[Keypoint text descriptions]
= = =

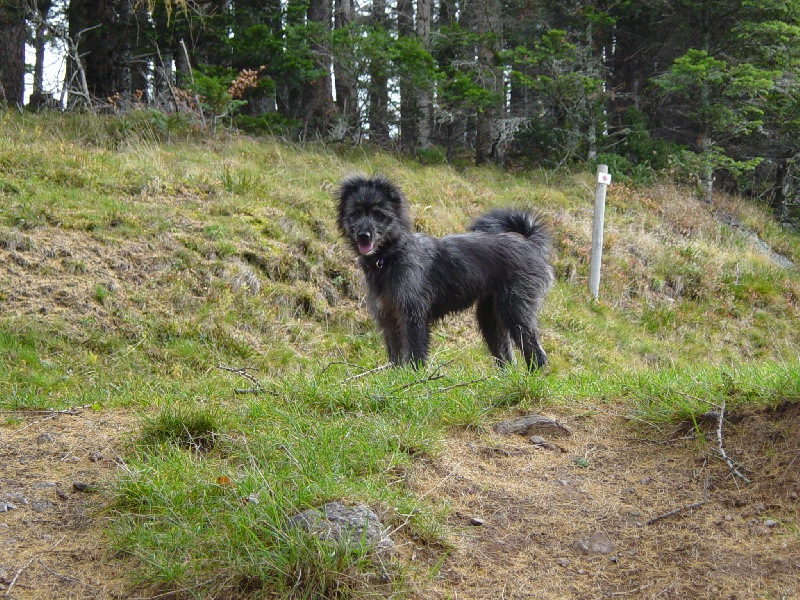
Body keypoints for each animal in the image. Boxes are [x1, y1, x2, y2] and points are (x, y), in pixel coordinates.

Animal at [334, 173, 552, 368]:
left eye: (378, 214)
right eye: (356, 213)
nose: (364, 236)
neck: (391, 256)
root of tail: (529, 241)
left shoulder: (413, 316)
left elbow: (415, 352)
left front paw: (415, 378)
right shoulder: (388, 318)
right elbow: (395, 357)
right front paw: (397, 379)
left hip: (515, 309)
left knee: (536, 352)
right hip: (490, 316)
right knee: (506, 357)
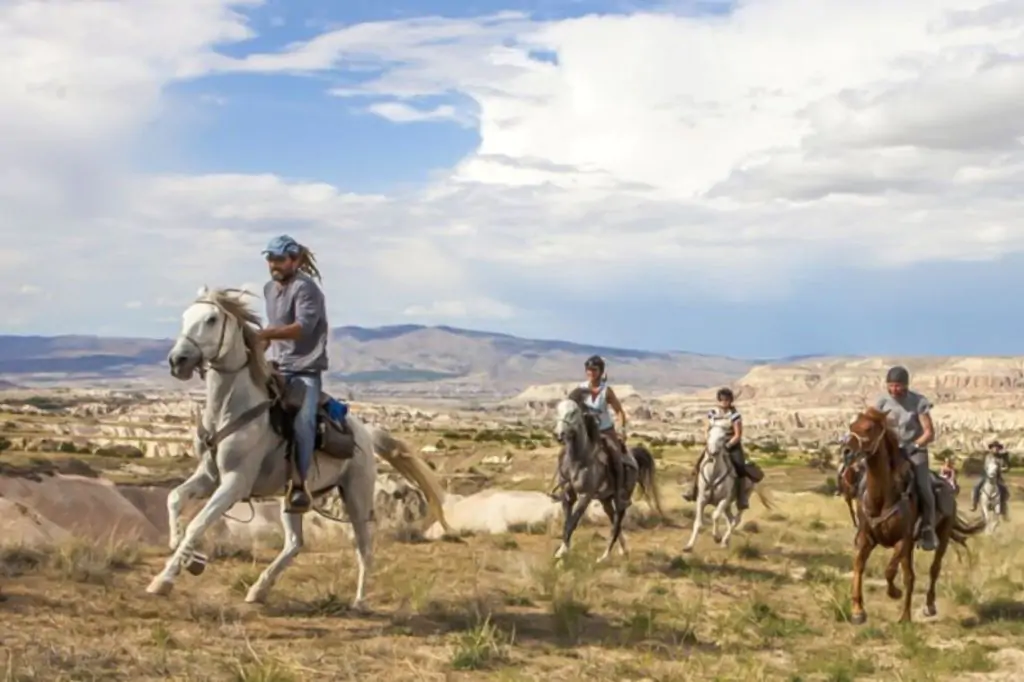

= = =

● **WHAT YOU NEED TO DO**
Pick out the lines above containing the word "left", then copy them.

● **RESULT OF THE EXERCISE**
left eye: (378, 214)
left shoulder: (413, 316)
left elbow: (415, 352)
left front paw: (415, 378)
left hip: (515, 309)
left knee: (536, 352)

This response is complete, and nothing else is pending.